In most respects, Vietnam is often considered as “America’s War.” Beginning with Kennedy’s “finger in the dike” approach to the Third World in 1960, to Johnson’s disastrous “Rolling Thunder” and ground troop escalation, and ending with Nixon’s “Vietmanization” and peace with honour, American foreign policy in the 1960s to 70s was unequivocally dedicated to Vietnam. In contrast, however, the U.S.S.R had none such interventionist policies. An overview of Soviet involvement will reveal that little more diplomatic pressure applied judiciously on Hanoi and the provision of weapons and other aid. Contrary to American paranoia at the time, Stately Kanow insisted: “Ho was never...a pawn of communist matters.” Stalin’s open criticism of Ho’s questionable commitment to Marxism, due to the latter’s attempts to engage the U.S.A and gain recognition from Tito in 1950, is ample proof of this.
Some historians, such as William J. Duiker, go as far to say that the Soviet authority was initially uninterested in Vietnam. After Stalin’s death, however, complete disinterest could only be maintained at the risk of for going a new ally in Asia, therefore, the U.S.S.R complete with China to pour aid and weapons into North Vietnam. Even so, Duiker maintains that Soviet policy towards Vietnam remained cautious, as the new Soviet leaders were keen to decrease Cold War tension and seek improved relations in Europe. Soviet policy towards Vietnam was therefore, in comparison to the U.S.A’s crusading “moral” policies such as Kennedy’s reform option, remarkably passive. It is also argued that the Soviets were responsible for persuading Ho to avoid military confrontation with the U.S.A and to “keep the struggle to the political plane.” The U.S.S.R also responded positively to Nixon’s offers of détante in exchange for their help in ending the war, pressuring Hanoi not to insist on Thiu’s removal as a prerequisite for peace.

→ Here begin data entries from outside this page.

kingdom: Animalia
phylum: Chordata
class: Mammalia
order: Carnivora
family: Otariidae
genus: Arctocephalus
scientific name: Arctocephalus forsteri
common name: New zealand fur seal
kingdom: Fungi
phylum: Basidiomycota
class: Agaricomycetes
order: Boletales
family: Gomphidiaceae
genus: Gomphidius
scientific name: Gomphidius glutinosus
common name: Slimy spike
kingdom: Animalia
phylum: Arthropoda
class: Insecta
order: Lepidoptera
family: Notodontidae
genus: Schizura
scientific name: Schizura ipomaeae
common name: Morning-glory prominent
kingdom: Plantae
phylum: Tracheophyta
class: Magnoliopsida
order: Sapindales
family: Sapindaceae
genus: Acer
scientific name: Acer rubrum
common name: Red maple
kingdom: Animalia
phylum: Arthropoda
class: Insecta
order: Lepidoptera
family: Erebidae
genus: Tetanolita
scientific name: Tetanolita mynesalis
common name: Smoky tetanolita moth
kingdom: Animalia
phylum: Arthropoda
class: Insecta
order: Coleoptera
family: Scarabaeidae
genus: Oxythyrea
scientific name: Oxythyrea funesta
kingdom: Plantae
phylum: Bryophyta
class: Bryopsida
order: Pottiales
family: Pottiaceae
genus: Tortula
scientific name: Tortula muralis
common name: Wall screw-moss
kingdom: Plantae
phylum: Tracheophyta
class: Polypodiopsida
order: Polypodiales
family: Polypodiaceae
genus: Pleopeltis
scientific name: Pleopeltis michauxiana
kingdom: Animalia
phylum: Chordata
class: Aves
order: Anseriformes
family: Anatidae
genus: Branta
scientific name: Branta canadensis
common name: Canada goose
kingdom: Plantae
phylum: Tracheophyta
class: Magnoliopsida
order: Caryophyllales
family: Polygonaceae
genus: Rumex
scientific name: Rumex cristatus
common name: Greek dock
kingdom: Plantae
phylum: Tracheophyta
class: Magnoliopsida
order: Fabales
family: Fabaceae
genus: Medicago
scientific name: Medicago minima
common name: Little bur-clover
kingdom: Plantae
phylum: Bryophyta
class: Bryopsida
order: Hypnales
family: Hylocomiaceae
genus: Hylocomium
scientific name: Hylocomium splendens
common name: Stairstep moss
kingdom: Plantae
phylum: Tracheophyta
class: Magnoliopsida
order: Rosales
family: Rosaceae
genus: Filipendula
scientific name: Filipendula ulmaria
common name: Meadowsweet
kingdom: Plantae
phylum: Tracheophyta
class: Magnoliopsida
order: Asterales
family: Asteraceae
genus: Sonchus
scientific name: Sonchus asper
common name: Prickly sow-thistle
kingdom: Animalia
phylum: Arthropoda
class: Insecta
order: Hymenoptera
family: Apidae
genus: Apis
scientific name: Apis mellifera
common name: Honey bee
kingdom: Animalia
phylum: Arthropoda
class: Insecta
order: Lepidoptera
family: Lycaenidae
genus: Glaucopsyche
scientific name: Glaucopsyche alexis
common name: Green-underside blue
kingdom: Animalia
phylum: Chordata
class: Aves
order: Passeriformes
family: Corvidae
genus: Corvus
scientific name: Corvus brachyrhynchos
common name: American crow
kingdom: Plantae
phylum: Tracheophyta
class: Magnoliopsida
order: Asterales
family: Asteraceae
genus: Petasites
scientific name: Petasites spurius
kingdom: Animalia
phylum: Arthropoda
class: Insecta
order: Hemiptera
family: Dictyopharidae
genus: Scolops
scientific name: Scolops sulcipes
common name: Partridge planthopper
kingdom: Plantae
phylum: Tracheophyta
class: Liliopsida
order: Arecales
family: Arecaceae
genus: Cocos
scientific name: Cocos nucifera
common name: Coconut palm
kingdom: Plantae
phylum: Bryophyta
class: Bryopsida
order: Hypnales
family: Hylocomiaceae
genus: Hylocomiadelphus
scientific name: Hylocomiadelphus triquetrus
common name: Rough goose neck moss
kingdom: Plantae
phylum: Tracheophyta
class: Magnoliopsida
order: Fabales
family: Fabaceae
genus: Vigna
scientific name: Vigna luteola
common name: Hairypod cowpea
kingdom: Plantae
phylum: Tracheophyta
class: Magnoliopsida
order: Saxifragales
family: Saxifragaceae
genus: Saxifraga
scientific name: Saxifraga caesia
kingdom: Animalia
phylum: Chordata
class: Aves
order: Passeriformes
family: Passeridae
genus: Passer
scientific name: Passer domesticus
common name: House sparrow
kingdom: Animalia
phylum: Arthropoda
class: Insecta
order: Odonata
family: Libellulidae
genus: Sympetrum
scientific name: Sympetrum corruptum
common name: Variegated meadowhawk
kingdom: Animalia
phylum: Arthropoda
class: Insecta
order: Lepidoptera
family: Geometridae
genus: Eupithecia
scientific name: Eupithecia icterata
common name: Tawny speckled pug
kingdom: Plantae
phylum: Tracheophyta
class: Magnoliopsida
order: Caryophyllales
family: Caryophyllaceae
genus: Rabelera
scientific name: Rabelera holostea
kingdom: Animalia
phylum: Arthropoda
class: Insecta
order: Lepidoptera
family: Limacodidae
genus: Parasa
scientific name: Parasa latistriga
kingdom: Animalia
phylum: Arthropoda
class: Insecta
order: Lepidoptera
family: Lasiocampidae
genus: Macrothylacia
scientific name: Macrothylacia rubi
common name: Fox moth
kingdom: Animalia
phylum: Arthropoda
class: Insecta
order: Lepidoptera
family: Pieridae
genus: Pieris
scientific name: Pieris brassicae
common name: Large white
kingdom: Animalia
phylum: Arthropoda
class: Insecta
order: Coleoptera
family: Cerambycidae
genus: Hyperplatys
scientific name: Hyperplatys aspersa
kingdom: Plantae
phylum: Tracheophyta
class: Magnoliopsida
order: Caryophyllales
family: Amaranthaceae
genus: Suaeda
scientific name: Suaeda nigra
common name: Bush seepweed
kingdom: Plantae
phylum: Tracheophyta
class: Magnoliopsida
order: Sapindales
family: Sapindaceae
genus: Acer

This suggests that American policy was being operated on several incorrect premises. Kennedy and Johnson (both of whom successfully turned Vietnam into a “national obsession”) were convinced Vietnam; even more pervasive was the notion established by Eisenhower- that allowing one country to fall to communism would have a “domino effect” in its surrounding states. Containment of communism, therefore, became an imperative in American policy towards Vietnam.
Historical judgment tends to show that these were incorrect premises from which to formulate foreign policy. It must also be taken into consideration that Ho was “nationalist first and a communist second.” This observation leaves both Kennedy and Johnson’s personal motives for involvement in Vietnam without a leg to stand on. Both directed their foreign policy viewing U.S. involvement as necessary to halt communist aggression, when in reality, it was a “national liberation movement.” It therefore, also repudiated the claim that Ho was a puppet of the Soviets, since a nationalist would almost certainly have his own agenda. It can also be argued that the Domino Theory was essentially untrue: for example, the Vietnamese did attempt to exercise control over Laos, not for communist reasons, but simply because the Ho Chi Minh trail ran through it. All that the Theory achieved was to stimulate fanatic fears that contributed to the U.S.A seeking extreme military solutions.
Therefore, U.S. policy did not seem to have been formulated in response to that of the Soviets. Throughout the Vietnam War, Soviet policy was relatively unassuming and remarkably accommodating; it was American policy that took aggressive initiatives in Vietnam. In order for the U.S to win or even avoid the war, policymakers would have to reflect on a couple of aspects that were overlooked. Soviet threat was exaggerated, because the transfer of military resources to Vietnam was a fully logical action for a nation isolated from the bulk of world trade and sorely lacing allies. The American administration also should have realised that Ho was a nationalist and overall, they should have not attempted to support a genuine undemocratic and unpopular regime in Saigon, simply because the only alternative was a communist one.
Communist fears in the U.S. congress and executive were very real, and this highlights the main difference between Soviet and American policies to Vietnam. The Soviets did not involve themselves in Vietnam on an anti-capitalist platform, but America’s engagement was publicly anti-communist, thus their policy to Vietnam was coloured by nations of an ideological crusade. Not only would this encourage deeper involvement, but as Nixon’s efforts show, it was difficult for the U.S.A to get out of a situation that its own policies had proclaimed “moral” to be involved in.